Following Gelman, Meng, and Stern (1996), prior, posterior, and mixed replications may all be defined as posteriors from joint models over parameters and observed and replicated data.

### 26.7.1 Posterior predictive model

For example, posterior predictive replication may be formulated using sampling notation as follows. $\begin{eqnarray*} \theta & \sim & p(\theta) \\[2pt] y & \sim & p(y \mid \theta) \\[2pt] y^{\textrm{rep}} & \sim & p(y \mid \theta) \end{eqnarray*}$ The heavily overloaded sampling notation is meant to indicate that both $$y$$ and $$y^{\textrm{rep}}$$ are drawn from the same distribution, or more formally using capital letters to distinguish random variables, that the conditional densities $$p_{Y^{\textrm{rep}} \mid \Theta}$$ and $$p_{Y \mid \Theta}$$ are the same.

The joint density is $p(\theta, y, y^{\textrm{rep}}) = p(\theta) \cdot p(y \mid \theta) \cdot p(y^{\textrm{rep}} \mid \theta).$ This again is assuming that the two distributions for $$y$$ and $$y^{\textrm{rep}}$$ are identical.

The variable $$y$$ is observed, with the predictive simulation $$y^{\textrm{rep}}$$ and parameter vector $$\theta$$ not observed.

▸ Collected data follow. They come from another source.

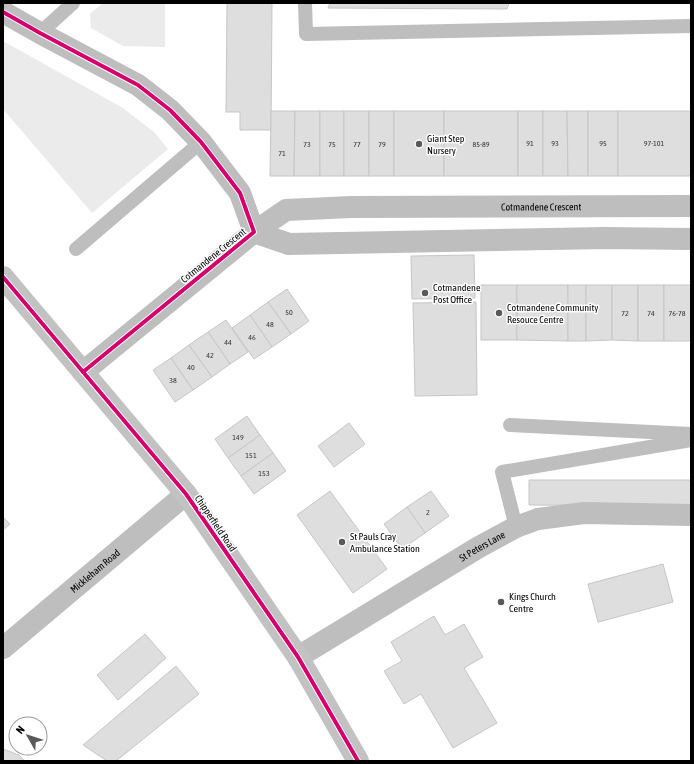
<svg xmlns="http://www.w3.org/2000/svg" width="694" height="764" viewBox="0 0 694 764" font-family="'Asap Condensed',sans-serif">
	<rect width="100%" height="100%" fill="#fff"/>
	<g fill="#ebebeb">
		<path d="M103,3H165V47L123,46L91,28L90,14Z"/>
		<path d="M3,41L123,108L154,132L168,149L92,213L3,109Z"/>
	</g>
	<g fill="#dedede" stroke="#c6c6c6">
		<path d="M227,3H272L271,130H240V112H226Z"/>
		<path d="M330,3H509L507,9L328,8Z"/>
		<path d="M271,111H295L294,176H270Z"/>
		<path d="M295,111H320V176H294Z"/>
		<rect x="320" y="111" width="24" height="65"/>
		<rect x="344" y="111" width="25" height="65"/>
		<rect x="369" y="111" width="25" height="65"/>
		<rect x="394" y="111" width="50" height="65"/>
		<rect x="444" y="111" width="74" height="65"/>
		<rect x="518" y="111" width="25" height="65"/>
		<path d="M543,111H567L568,176H543Z"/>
		<path d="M567,111H588V176H568Z"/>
		<rect x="588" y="111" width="30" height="65"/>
		<rect x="618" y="111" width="73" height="65"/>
		<path d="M474,255L475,298L412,299L411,256Z"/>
		<rect x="481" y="285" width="36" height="55"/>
		<path d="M517,285H568V341L517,340Z"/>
		<rect x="568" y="285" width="18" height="56"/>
		<path d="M586,285H612V340L586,341Z"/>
		<path d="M612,285H638V341L612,340Z"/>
		<rect x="638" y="285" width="26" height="56"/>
		<rect x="664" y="285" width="27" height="56"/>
		<path d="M287,289L309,321L291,334L268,302Z"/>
		<path d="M268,302L291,334L272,347L250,315Z"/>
		<path d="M476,302L477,395L415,396L413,303Z"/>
		<path d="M250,315L272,347L254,359L232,328Z"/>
		<path d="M226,320L248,352L230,364L208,332Z"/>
		<path d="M208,332L230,364L212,377L189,345Z"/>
		<path d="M189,345L212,377L193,390L171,358Z"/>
		<path d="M171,358L193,390L175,402L153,370Z"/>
		<path d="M247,416L260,435L228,458L215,439Z"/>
		<path d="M349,423L365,444L334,467L318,446Z"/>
		<path d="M260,435L273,453L241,476L228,458Z"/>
		<path d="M273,453L286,471L254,494L241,476Z"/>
		<path d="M529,480H691V506L529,505Z"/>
		<path d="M330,491L387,569L353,593L297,515Z"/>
		<path d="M431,491L449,516L425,533L407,507Z"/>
		<path d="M407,507L425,533L402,549L384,524Z"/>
		<path d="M3,517L10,524L3,530Z"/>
		<path d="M663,564L673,602L598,622L588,584Z"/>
		<path d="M434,616L445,635L464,624L483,657L464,668L497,723L453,748L421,694L404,704L384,671L402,661L391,642Z"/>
		<path d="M145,634L166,658L118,700L97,675Z"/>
		<path d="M176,666L199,694L116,761H107L83,745Z"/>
		<path d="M3,749L19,755L25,761H3Z"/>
	</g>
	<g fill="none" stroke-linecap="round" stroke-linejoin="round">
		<g stroke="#bebebe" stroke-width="14">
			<path d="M305,3L306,34L691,26"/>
			<path d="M40,33L73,3"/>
			<path d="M76,249L201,142"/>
			<path d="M510,425L691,434"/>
			<path d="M516,527L502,472L691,440"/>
		</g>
		<g stroke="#bebebe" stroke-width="22">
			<path d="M3,12L40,33L138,85L170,110L201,142L240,193L254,232L83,372"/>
			<path id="s1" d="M254,232L286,210L351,207L691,206"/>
			<path d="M254,232L289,244L605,238L691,239"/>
			<path id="s2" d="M3,648L186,494"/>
			<path id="s3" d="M298,657L479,547L516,527L538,519L584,513L691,515"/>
		</g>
		<path stroke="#c2c2c2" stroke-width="22" d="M3,277L186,494L298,657L358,761"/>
		<g stroke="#fff" stroke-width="6">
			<g id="cycleway">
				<path d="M3,12L40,33L138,85L170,110L201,142L240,193L254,232L83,372"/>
				<path d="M3,277L186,494L298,657L358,761"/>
			</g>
		</g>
		<use href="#cycleway" stroke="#d6006c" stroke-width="4"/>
	</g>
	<g fill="#595959" stroke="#fff" stroke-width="1.5">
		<circle cx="419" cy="144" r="4"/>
		<circle cx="425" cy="293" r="4"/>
		<circle cx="499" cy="313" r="4"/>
		<circle cx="342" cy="542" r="4"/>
		<circle cx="501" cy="602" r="4"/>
	</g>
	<g text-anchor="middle" stroke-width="3" stroke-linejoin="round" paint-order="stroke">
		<g font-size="8" fill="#383838">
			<text x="530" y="146">91</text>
			<text x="555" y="146">93</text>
			<text x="603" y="146">95</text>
			<text x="654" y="146">97-101</text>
			<text x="307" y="147">73</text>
			<text x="332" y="147">75</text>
			<text x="357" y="147">77</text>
			<text x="382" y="147">79</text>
			<text x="481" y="147">85-89</text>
			<text x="282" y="156">71</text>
			<text x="289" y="315">50</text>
			<text x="625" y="316">72</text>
			<text x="651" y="316">74</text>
			<text x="677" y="316">76-78</text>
			<text x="270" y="327">48</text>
			<text x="252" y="340">46</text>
			<text x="228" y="345">44</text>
			<text x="210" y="358">42</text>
			<text x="191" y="370">40</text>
			<text x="173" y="383">38</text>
			<text x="238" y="440">149</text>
			<text x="251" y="458">151</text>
			<text x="264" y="476">153</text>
			<text x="428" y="515">2</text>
		</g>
		<g font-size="10" fill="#000" stroke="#fff" text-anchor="start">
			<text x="427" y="142">Giant Step<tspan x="427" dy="12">Nursery</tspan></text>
			<text x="433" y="291">Cotmandene<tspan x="433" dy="12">Post Office</tspan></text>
			<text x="507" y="311">Cotmandene Community<tspan x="507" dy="12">Resouce Centre</tspan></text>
			<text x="350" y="540">St Pauls Cray<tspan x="350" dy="12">Ambulance Station</tspan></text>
			<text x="509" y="600">Kings Church<tspan x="509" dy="12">Centre</tspan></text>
		</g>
		<g font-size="10" fill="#000" stroke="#fff">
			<text dy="4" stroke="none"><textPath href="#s1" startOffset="294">Cotmandene Crescent</textPath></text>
			<text transform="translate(213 255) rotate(-39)" y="4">Cotmandene Crescent</text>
			<text transform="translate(216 523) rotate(56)" y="4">Chipperfield Road</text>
			<text dy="4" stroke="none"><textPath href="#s3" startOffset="215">St Peters Lane</textPath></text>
			<text dy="4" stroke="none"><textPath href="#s2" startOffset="120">Mickleham Road</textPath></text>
		</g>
	</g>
	<rect width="694" height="764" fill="none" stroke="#000000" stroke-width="8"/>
	<g transform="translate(28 736) rotate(309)"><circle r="19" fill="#ffffff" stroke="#999999"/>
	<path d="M0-3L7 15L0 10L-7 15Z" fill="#595959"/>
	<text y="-6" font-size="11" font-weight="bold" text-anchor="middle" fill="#000000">N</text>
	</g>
</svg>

The posterior is $$p(y^{\textrm{rep}}, \theta \mid y)$$. Given draws from the posterior, the posterior predictive simulations $$y^{\textrm{rep}}$$ are retained.

### 26.7.2 Prior predictive model

The prior predictive model simply drops the data component of the posterior predictive model.
$\begin{eqnarray*} \theta & \sim & p(\theta) \\[2pt] y^{\textrm{rep}} & \sim & p(y \mid \theta) \end{eqnarray*}$ This corresponds to the joint density $p(\theta, y^{\textrm{rep}}) = p(\theta) \cdot p(y^{\textrm{rep}} \mid \theta).$

It is typically straightforward to draw $$\theta$$ from the prior and $$y^{\textrm{rep}}$$ from the sampling distribution given $$\theta$$ efficiently. In cases where it is not, the model may be coded and executed just as the posterior predictive model, only with no data.

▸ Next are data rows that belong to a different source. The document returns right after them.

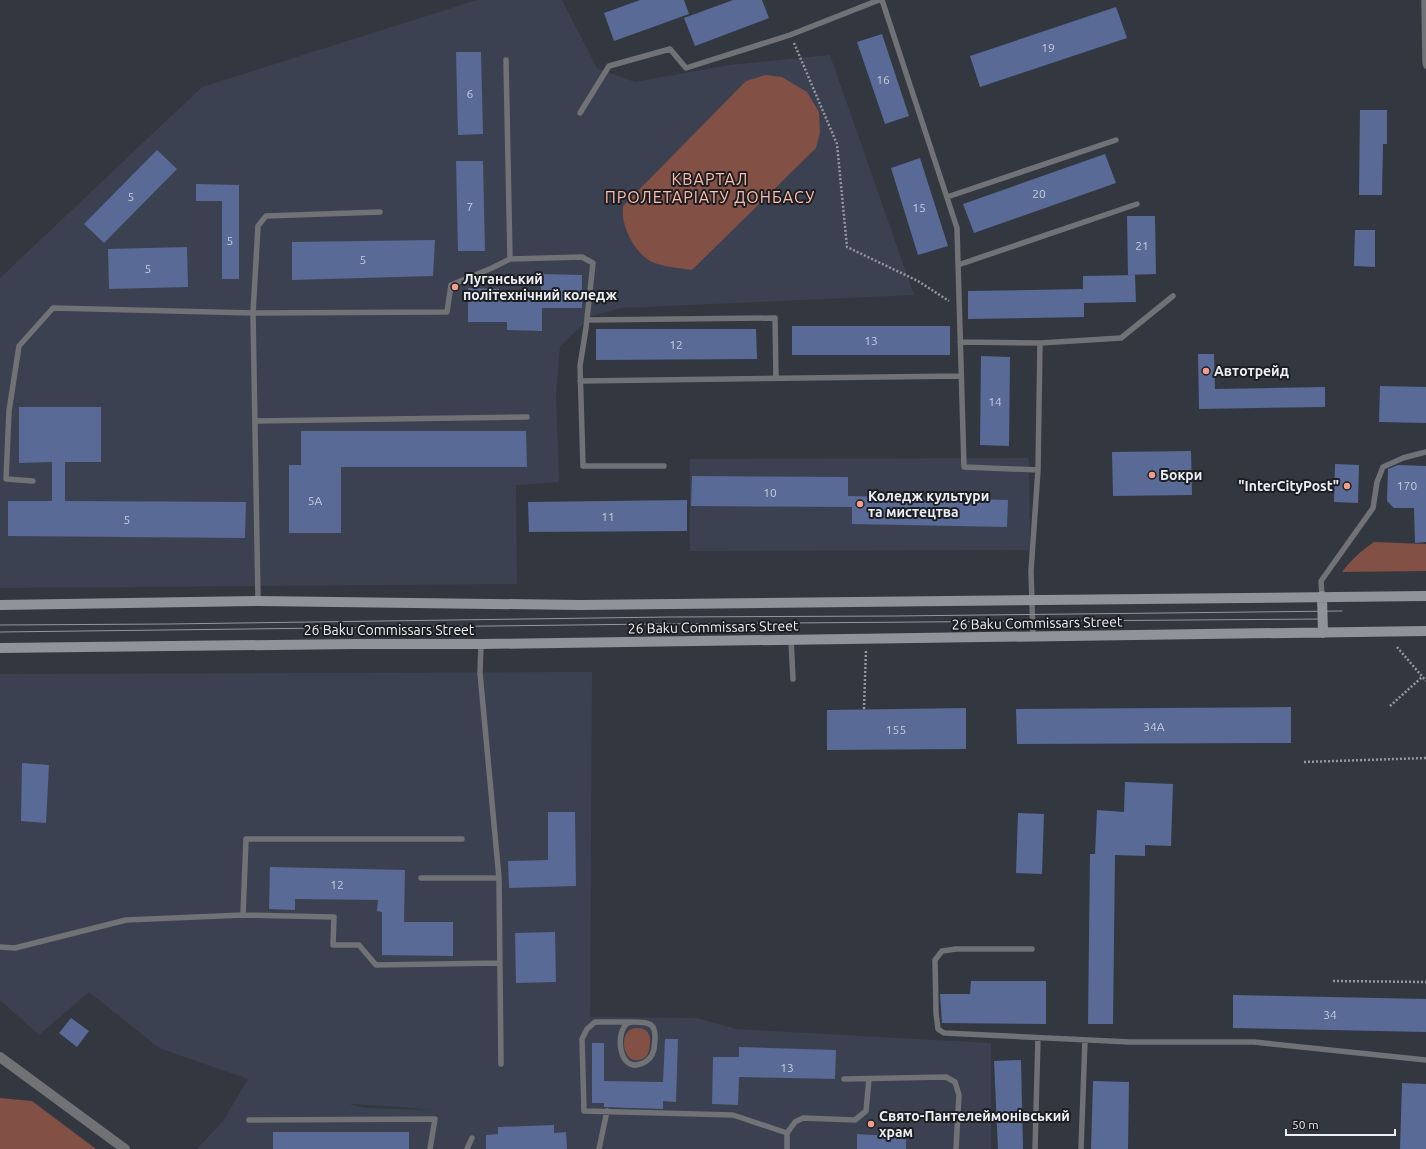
<svg xmlns="http://www.w3.org/2000/svg" width="1426" height="1149" font-family="Ubuntu,sans-serif">
<style>
.built{fill:#3b4150;fill-rule:evenodd}
.green{fill:#825044}
.building{fill:#586a95}
.lines{fill:none;stroke-linecap:round;stroke-linejoin:round}
.path{stroke:#94979f;stroke-width:2.5;stroke-dasharray:2 2;stroke-linecap:butt}
.lane{stroke:#707276;stroke-width:5.5}
.street{stroke:#707276;stroke-width:10}
.secondary{stroke:#8f939a;stroke-width:10}
.tram{stroke:#93969e;stroke-width:1}
.poi-dot{fill:#f49e8a;stroke:#1d1e22;stroke-width:1.5}
.labels{text-anchor:middle;dominant-baseline:central;stroke-width:4;stroke-linejoin:round;paint-order:stroke}
.number-label{font-size:12px;fill:#c7cedd}
.poi-label{font-size:14px;font-weight:bold;fill:#eceff5;stroke:#1d1e22;text-anchor:start}
.street-label{font-size:14px;fill:#eceff5;stroke:#1d1e22}
.quarter-label{font-size:16px;letter-spacing:1px;fill:#ffbdad;stroke:#1d1e22}
</style>
<rect width="100%" height="100%" fill="#333740"/>
<path class="built" d="M477,0h85l35,68 38,14 94,-17 101,-10 84,240 -293,13 -29,8 -32,30 -4,49 3,87 -43,3 1,99 -517,4v-310l202,-191z
M1029,458l1,92 -340,1v-92z
M592,672l-2,345 106,1 41,11 254,14v106h-794l26,-28 25,-42 -89,-31 -70,-56 -50,43 -39,-35v-326zM349,1104l51,3 32,3 -67,-2z"/>
<path class="green" d="M766,75l16,2 25,15 12,20 1,21 -4,15 -124,122c-14,-2 -27,-3 -40,-8 -14,-7 -25,-26 -28,-40 -2,-5 -1,-11 -1,-16l123,-125z
M1374,542l52,2v27l-84,1c8,-11 20,-22 32,-30z
M634,1028c15,-1 18,7 15,22 -1,4 -3,8 -7,9 -19,8 -25,-26 -8,-31z
M0,1098l32,3 64,48h-96z"/>
<path class="building" d="M640,0h44l5,14 -75,27 -10,-28z
M733,0h29l7,18 -74,28 -11,-28z
M1116,7l11,31 -147,49 -10,-31z
M882,34l27,82 -24,8 -28,-82z
M456,52h25l2,82 -25,1z
M1360,110h27v34h-4l-1,51h-23z
M157,150l20,19 -73,74 -20,-19z
M1105,154l11,29 -142,50 -11,-29z
M920,158l28,88 -30,9 -27,-87z
M456,161h27l2,90h-27z
M196,184l43,1v94h-17v-78h-26z
M1127,216h28l1,58 -28,1z
M1355,230h20v37l-21,-1z
M435,240l-2,36 -141,4v-38z
M187,247l1,40 -79,2 -1,-40z
M541,274l41,1v33h-40v23l-35,-1v-8h-39v-34l31,1v7h42z
M1135,275l1,27 -52,1v14l-116,2v-28l115,-2v-13z
M792,326h158v29h-158z
M596,329h160l1,30 -161,1z
M1198,354h16l1,35 110,-2v20l-126,2z
M981,356l29,1 -1,89 -29,-1z
M1380,386l46,1v36l-47,-1z
M19,407h82v55h-36v39l181,1 -1,36 -237,-2v-35h44v-39l-33,1z
M301,431h225l1,36h-186v66h-52v-68h12z
M1191,451l1,44 -79,1 -1,-44z
M1335,464l24,1 -1,38 -24,-1z
M1398,465l28,1v76l-11,1 -1,-35h-20l-7,-7 1,-32z
M692,476l156,1v19l160,4 -1,27 -155,-3v-17l-161,-1z
M687,500v31l-158,1 -1,-30z
M1291,707v36l-274,1 -1,-35z
M966,708v41l-139,1v-40z
M22,763l27,2 -3,58 -25,-2z
M1125,782l48,2 -2,62 -26,-1v11l-30,-1 -2,169h-25l2,-170h5l2,-44 27,2z
M548,812h27l1,74 -67,2 -1,-27 40,-1z
M1018,813l26,1 -2,60 -26,-1z
M270,867l135,3 -1,52h49v34l-71,-1v-43l-5,-1 1,-11 -83,-1v11l-26,-1z
M555,932l1,50 -40,1 -1,-50z
M971,981h75v43l-104,-1 -2,-29h30z
M1233,995l193,4v33l-193,-4z
M71,1018l18,13 -12,16 -18,-14z
M665,1039h13l-2,63 -13,-1v8l-59,-2v-4h-12v-60h12v38l59,1z
M739,1047l97,3 -1,29 -96,-2 -1,28 -26,-1 1,-47h26z
M1021,1060l2,89h-25l-4,-88z
M1093,1081l36,1 -1,67h-37z
M1402,1083l24,1v65h-26z
M554,1125v8l12,-1 1,17h-81v-14l12,-1v-7z
M273,1132h136v17h-136z
M857,1134l49,3v12h-49z"/>
<g class="lines">
<path class="path" d="M794,43l43,101 10,103 71,34 31,20
M1397,647l29,34
M1390,706l32,-29
M864,709l2,-60
M1304,762l122,-4
M1333,981l93,1"/>
<path class="lane" d="M882,0l75,228 7,239 74,3 -7,101 2,66
M1424,0l1,62 1,4
M580,113l29,-47 61,-17 16,19 104,-33 89,-35
M947,197l169,-57
M510,259l72,-2 11,6 -7,65 -6,38 3,100h81
M958,265l179,-61
M587,320l188,-2 1,60
M960,342l80,1 81,-5 52,-42
M580,381l381,-5
M255,421l272,-4
M1038,470l2,-127
M33,481l-27,-2 3,-68 10,-65 34,-38 200,5 194,-1 4,-27 41,-17 18,-9 -4,-199
M1322,596l-1,-15 52,-73 4,-26 6,-15 20,-9 23,-6
M258,601l-5,-288 5,-87 8,-10 114,-4
M791,640l2,39
M481,644l-1,29 19,205 2,186
M421,878h78
M243,915l3,-76h216
M0,947l15,1 111,-28 117,-5 91,2 -1,28h26l17,20 124,-2
M1032,949h-76l-14,2 -7,9 1,53 2,16 6,4 186,9h124l172,18
M634,1022h-39l-8,7 -5,10 2,72 149,4 54,18
M634,1022c15,0 22,1 21,18 -1,4 0,9 -2,12 -1,5 -6,9 -10,11 -24,12 -29,-31 -15,-40 2,-1 4,-1 6,-1z
M844,1079l102,-2 9,5 4,13 -3,54
M249,1120l186,-1 -5,30
M467,1149l5,-11
M599,1149l8,-38
M787,1149v-16l8,-11 8,-4 52,2 11,-9 3,-32
M1035,1149l3,-111
M1081,1149l4,-109"/>
<path class="street" d="M0,1057l125,92"/>
<path class="secondary" d="M1322,596l1,37
M0,605l258,-4 322,4 846,-9
M0,648l355,-4h126l945,-13"/>
<path class="tram" d="M0,625l168,-1 500,-7 226,-1 448,-5
M0,632l655,-8 668,-5"/>
</g>
<g class="poi-dot">
<circle cx="455" cy="287" r="4"/>
<circle cx="1206" cy="371" r="4"/>
<circle cx="1152" cy="475" r="4"/>
<circle cx="1347" cy="486" r="4"/>
<circle cx="860" cy="504" r="4"/>
<circle cx="871" cy="1124" r="4"/>
</g>
<g class="labels">
<g class="number-label">
<text x="1048" y="47">19</text>
<text x="883" y="79">16</text>
<text x="470" y="93">6</text>
<text x="1039" y="193">20</text>
<text x="131" y="196">5</text>
<text x="470" y="206">7</text>
<text x="919" y="207">15</text>
<text x="230" y="240">5</text>
<text x="1142" y="245">21</text>
<text x="363" y="259">5</text>
<text x="148" y="268">5</text>
<text x="871" y="340">13</text>
<text x="676" y="344">12</text>
<text x="995" y="401">14</text>
<text x="1407" y="485">170</text>
<text x="770" y="492">10</text>
<text x="315" y="500">5А</text>
<text x="608" y="516">11</text>
<text x="127" y="519">5</text>
<text x="1154" y="726">34А</text>
<text x="896" y="729">155</text>
<text x="337" y="884">12</text>
<text x="1330" y="1014">34</text>
<text x="787" y="1067">13</text>
</g>
<g class="poi-label">
<text x="463" y="279">Луганський<tspan x="463" dy="16">політехнічний коледж</tspan></text>
<text x="1214" y="371">Автотрейд</text>
<text x="1160" y="475">Бокри</text>
<text x="1339" y="486" text-anchor="end">"InterCityPost"</text>
<text x="868" y="496">Коледж культури<tspan x="868" dy="16">та мистецтва</tspan></text>
<text x="879" y="1116">Свято-Пантелеймонівський<tspan x="879" dy="16">храм</tspan></text>
</g>
<g class="street-label">
<text transform="translate(1037 623) rotate(-1)">26 Baku Commissars Street</text>
<text transform="translate(713 627) rotate(-1)">26 Baku Commissars Street</text>
<text x="389" y="630">26 Baku Commissars Street</text>
</g>
<g class="quarter-label">
<text x="710" y="179">КВАРТАЛ<tspan x="710" dy="18">ПРОЛЕТАРІАТУ ДОНБАСУ</tspan></text>
</g>
</g>
<path d="M1286 1129v6h109v-6" fill="none" stroke="#eceff5" stroke-width="2"/>
<text x="1292" y="1129" font-size="12" fill="#eceff5" stroke="#1d1e22" stroke-width="3" paint-order="stroke">50 m</text>
</svg>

### 26.7.3 Mixed replication for hierarchical models

The mixed replication corresponds to the model $\begin{eqnarray*} \phi & \sim & p(\phi) \\[2pt] \alpha & \sim & p(\alpha \mid \phi) \\[2pt] y & \sim & p(y \mid \alpha) \\[2pt] \alpha^{\textrm{rep}} & \sim & p(\alpha \mid \phi) \\[2pt] y^{\textrm{rep}} & \sim & p(y \mid \phi) \end{eqnarray*}$ The notation here is meant to indicate that $$\alpha$$ and $$\alpha^{\textrm{rep}}$$ have identical distributions, as do $$y$$ and $$y^{\textrm{rep}}$$.

This corresponds to a joint model $p(\phi, \alpha, \alpha^{\textrm{rep}}, y, y^{\textrm{rep}}) = p(\phi) \cdot p(\alpha \mid \phi) \cdot p(y \mid \alpha) \cdot p(\alpha^{\textrm{rep}} \mid \phi) \cdot p(y^{\textrm{rep}} \mid \alpha^{\textrm{rep}}),$ where $$y$$ is the only observed variable, $$\alpha$$ contains the lower-level parameters and $$\phi$$ the hyperparameters. Note that $$\phi$$ is not replicated and instead appears in the distribution for both $$\alpha$$ and $$\alpha^{\textrm{rep}}$$.

The posterior is $$p(\phi, \alpha, \alpha^{\textrm{rep}}, y^{\textrm{rep}} \mid y)$$. From posterior draws, the posterior predictive simulations $$y^{\textrm{rep}}$$ are kept.

### References

Gelman, Andrew, Xiao-Li Meng, and Hal Stern. 1996. “Posterior Predictive Assessment of Model Fitness via Realized Discrepancies.” Statistica Sinica, 733–60.